> -> Parallel Seq Scan on pricescope_items (cost=0.00..1027794.01 rows=3277101 width=522) (actual time=0.753..41654.507 rows=2621681 loops=3)
Why does it take over 41 seconds to read a table with less than
3 million rows? Are the rows so large? Is the tabe bloated?
What is the size of the table as measured with pg_relation_size()
and pg_table_size()?
There's one JSON column in each table with a couple fields, and a column with long texts in Items.
-- pg_table_size, pg_relation_size, pg_indexes_size, rows | ||||
---|---|---|---|---|
name | table_size | relation_size | index_size | row_estimate |
tenders | 1,775,222,784 | 1,630,461,952 | 3,815,567 | |
items | 8,158,773,248 | 6,052,470,784 | 7,865,043 |
check_postgres gave a 1.4 bloat score to tenders, 1.9 to items. I had a duplicate index on transaction_id (one hand made, other from the unique constraint) and other text column indexes with 0.3-0.5 bloat scores.
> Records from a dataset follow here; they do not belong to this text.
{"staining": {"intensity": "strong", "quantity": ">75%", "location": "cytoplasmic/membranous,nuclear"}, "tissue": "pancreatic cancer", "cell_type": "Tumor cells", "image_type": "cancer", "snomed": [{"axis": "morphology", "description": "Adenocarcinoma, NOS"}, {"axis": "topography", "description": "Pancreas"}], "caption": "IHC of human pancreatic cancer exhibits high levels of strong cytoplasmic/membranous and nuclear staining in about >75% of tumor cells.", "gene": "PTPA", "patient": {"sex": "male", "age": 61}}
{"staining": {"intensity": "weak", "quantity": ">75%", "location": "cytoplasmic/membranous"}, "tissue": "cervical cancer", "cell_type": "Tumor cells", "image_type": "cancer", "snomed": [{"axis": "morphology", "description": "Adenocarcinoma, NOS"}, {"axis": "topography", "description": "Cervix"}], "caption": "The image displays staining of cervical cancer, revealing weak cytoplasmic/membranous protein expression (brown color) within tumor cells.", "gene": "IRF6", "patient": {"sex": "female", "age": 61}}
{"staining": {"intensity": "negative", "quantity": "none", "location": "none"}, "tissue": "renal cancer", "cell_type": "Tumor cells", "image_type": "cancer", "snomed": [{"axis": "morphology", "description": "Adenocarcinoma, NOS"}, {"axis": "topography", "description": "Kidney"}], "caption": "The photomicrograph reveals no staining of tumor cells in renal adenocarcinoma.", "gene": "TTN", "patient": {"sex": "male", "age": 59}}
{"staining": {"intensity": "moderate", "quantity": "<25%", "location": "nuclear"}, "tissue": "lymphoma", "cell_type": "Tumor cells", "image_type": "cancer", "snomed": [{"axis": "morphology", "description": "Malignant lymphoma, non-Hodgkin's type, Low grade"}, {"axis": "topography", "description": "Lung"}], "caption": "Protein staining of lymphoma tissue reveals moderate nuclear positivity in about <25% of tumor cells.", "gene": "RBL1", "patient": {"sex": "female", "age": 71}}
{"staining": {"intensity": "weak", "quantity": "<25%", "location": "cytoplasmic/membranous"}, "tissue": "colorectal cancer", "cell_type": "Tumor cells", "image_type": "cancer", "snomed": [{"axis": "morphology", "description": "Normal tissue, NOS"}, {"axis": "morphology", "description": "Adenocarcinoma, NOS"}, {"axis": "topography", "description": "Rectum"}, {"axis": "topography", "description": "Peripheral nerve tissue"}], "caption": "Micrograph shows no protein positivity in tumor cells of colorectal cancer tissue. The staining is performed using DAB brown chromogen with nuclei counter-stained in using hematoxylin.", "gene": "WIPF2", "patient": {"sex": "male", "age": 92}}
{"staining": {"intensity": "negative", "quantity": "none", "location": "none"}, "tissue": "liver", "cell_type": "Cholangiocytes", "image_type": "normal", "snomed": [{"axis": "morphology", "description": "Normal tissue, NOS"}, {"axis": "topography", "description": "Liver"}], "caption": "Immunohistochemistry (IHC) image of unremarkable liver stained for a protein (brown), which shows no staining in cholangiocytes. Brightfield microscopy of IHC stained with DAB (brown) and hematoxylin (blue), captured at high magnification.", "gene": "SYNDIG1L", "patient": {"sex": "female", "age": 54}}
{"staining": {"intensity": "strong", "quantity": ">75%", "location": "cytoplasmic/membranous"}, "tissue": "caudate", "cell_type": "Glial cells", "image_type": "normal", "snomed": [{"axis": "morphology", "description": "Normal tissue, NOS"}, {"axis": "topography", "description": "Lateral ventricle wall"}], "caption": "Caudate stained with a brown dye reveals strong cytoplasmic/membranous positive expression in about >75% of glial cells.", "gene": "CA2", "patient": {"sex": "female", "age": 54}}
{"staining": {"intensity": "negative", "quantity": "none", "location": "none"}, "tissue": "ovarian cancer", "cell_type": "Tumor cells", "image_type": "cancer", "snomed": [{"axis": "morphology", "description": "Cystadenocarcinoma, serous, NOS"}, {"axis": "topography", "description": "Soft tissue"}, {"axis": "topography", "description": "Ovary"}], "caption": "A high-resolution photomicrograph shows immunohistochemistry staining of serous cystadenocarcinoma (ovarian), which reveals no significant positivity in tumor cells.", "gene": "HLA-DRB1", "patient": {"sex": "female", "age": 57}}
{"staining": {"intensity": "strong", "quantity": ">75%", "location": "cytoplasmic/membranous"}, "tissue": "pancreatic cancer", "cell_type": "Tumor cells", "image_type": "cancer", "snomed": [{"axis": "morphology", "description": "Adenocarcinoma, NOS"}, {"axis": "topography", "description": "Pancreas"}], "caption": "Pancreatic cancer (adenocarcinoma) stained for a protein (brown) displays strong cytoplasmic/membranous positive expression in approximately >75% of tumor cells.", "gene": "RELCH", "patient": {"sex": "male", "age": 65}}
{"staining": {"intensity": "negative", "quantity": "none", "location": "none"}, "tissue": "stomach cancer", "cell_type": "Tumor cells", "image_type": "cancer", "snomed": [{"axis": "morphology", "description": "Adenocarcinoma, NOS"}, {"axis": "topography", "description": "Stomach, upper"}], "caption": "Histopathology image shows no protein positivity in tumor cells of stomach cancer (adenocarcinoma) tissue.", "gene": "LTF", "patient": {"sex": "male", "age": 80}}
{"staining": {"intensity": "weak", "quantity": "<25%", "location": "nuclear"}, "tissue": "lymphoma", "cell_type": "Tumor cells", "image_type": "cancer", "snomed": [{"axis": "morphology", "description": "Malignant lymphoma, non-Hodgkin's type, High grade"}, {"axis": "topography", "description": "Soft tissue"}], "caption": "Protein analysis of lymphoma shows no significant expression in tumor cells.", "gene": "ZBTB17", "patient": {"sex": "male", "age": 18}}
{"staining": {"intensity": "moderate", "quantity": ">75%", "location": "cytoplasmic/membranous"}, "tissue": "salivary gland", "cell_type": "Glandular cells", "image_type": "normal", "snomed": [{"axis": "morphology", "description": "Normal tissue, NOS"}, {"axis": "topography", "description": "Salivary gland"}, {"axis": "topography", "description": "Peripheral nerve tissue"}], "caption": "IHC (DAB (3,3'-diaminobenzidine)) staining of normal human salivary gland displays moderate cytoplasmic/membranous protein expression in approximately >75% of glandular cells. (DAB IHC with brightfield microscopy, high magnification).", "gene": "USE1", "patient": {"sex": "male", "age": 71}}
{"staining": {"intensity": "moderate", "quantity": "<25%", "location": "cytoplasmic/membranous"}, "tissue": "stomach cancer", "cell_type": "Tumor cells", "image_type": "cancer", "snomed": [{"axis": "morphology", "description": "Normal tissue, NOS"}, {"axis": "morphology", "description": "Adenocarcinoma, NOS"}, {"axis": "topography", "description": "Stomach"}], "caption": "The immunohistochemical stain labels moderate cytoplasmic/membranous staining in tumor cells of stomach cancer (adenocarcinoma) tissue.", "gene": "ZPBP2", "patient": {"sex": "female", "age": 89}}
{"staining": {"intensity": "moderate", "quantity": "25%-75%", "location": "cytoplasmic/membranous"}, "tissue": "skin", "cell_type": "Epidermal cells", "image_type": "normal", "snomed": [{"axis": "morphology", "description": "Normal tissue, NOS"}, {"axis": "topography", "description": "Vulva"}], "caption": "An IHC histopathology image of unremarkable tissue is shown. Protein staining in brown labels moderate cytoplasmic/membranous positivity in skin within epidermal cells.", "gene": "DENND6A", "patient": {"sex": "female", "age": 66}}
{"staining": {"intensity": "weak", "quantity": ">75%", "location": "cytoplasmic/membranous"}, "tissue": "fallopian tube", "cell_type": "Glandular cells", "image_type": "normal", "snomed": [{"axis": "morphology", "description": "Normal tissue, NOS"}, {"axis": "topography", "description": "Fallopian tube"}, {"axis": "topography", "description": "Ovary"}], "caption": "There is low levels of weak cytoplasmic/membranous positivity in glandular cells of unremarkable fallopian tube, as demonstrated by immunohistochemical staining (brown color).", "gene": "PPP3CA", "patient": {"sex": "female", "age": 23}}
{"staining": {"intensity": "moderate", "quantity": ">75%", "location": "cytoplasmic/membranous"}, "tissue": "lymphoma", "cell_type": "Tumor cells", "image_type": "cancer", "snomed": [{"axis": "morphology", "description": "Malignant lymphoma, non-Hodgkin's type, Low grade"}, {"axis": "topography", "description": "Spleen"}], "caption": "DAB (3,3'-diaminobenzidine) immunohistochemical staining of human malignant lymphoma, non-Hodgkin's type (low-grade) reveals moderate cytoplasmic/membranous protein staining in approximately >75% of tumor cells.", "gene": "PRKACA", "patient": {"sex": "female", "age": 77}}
After Vacuum Full Analyze; sizes are greatly reduced, specially Items:
-- pg_table_size, pg_relation_size, pg_indexes_size, rows | ||||
---|---|---|---|---|
name | table_size | relation_size | index_size | row_estimate |
tenders | 1,203,445,760 | 1,203,421,184 | 500,482,048 | 3,815,567 |
items | 4,436,189,184 | 4,430,790,656 | 2,326,118,400 | 7,865,043 |
There were a couple mass deletions which probably caused the bloating.
Autovacuum is on defaults, but I guess it doesn't take care of that. Still, performance seems about the same.
The planner is now using an Index Scan for Colombia without the subselect hack, but subselect takes ~200ms less in avg, so might as well keep doing it.
Row estimate is still +1M so still can't use that, but at least now it takes less than 10s to get the exact count with all countries.